Configuration Reconstruction PSNR Completion PSNR
Without common features \(F_c\) 30.15
With \(F_c\) 34.32 (+4.17)
Classification loss prediction Baseline
Grading loss prediction Better

Common features contribute a +4.17 dB Gain in PSNR, and grading loss outperforms classification loss.

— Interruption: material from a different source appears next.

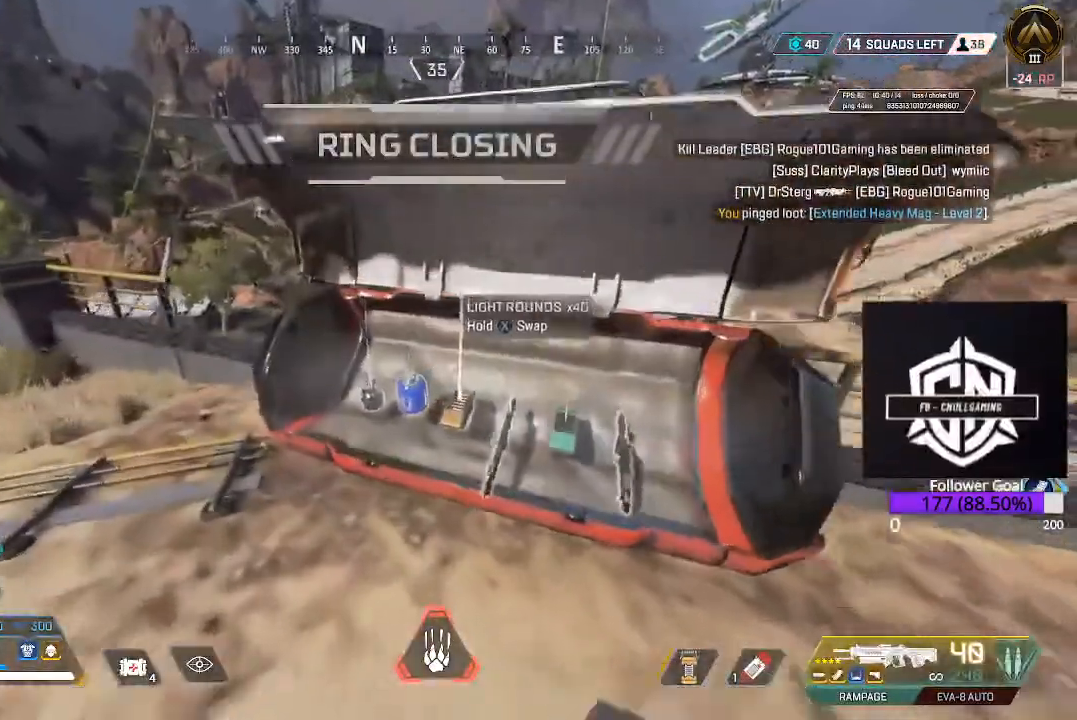
{"buttons": [], "left_stick": "center", "right_stick": "center", "events": [[33, "left_stick", "center"]]}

Downstream Task Verification (BraTS Brain Tumor Segmentation, 3D Dice): - Zero-filling missing modalities: Performance drops severely (failure when FLAIR is missing). - CodeBrain completion > Other completion methods. - CodeBrain completion \(\approx\) Full ground-truth modality upper bound.

Key Findings

  1. Spontaneous Clustering of Code Distribution: Without explicit regularization, the code distribution exhibits clustering characteristics that roughly reflect brain anatomy.
  2. Region-level Conditions Outperform Global Conditions: Quantized codes strike the best balance between expressiveness and tractability.
  3. Sensitivity to \(\lambda_m/\lambda_a\) Ratio: A ratio of 20/5 is optimal; values too high or too low degrade performance.
  4. Stage II Accurately Predicts Most Codes: Visualization confirms high consistency between predicted codes and GT codes.

Highlights & Insights

  1. Paradigm Innovation: Reformulating any-to-any modality translation as region-level code prediction avoids modality-specific designs, resulting in an elegant and unified framework.
  2. Successful Application of FSQ in Medical Imaging: Demonstrates the effectiveness of codebook-free scalar quantization in cross-modality MRI modeling, reducing VQ training complexity.
  3. Ingenious Introduction of Grading Loss: Ordinal regression naturally fits the continuous semantic structure of the quantization space, outperforming independent classification.
  4. Direct Improvement for Downstream Tasks: Beyond visual quality, BraTS segmentation performance approaches that of using all real modalities, demonstrating practical clinical value.

Limitations & Future Work

  1. 2D Slice Processing: Currently operates at the 2D level without utilizing 3D volumetric information, potentially losing inter-slice continuity.
  2. Hallucination Issues: Although superior to competitors, synthesized images may still exhibit artifacts (particularly in T1Gd contrast-enhanced regions).
  3. Brain-only Validation: Generalization to other organs like the heart or abdomen has not yet been verified.
  4. Fixed Quantization Levels: \(L=[8,8,8,5,5,5]\) is manually set; adaptive selection might further improve performance.
  5. Absence of MRI Physics: Incorporating physical priors, such as T1Gd contrast enhancement mechanisms, could improve specialized modality synthesis.
  • FSQ → Medical Imaging: Originally used by Google for image generation, CodeBrain proves FSQ is equally effective for cross-modality medical imaging modeling.
  • Extension of VQGAN Paradigm: Stage I resembles the encode-quantize-decode flow of VQGAN, but Stage II replaces autoregressive generation with code prediction.
  • Complement to SynthSeg: While SynthSeg uses cross-modality shared structures for robust segmentation, CodeBrain utilizes the same prior for modality synthesis.

Rating

  • Novelty: ⭐⭐⭐⭐ Paradigm innovation by reframing any-to-any completion as a code prediction problem; grading loss is cleverly designed.
  • Experimental Thoroughness: ⭐⭐⭐⭐ Comprehensive across two datasets, nine scenarios, five comparisons, plus ablation and downstream validation.
  • Writing Quality: ⭐⭐⭐⭐ Clear diagrams with a logical flow from motivation to method and experiments.
  • Value: ⭐⭐⭐⭐ Provides a practical framework for unified MRI modality completion with direct benefits for downstream clinical tasks.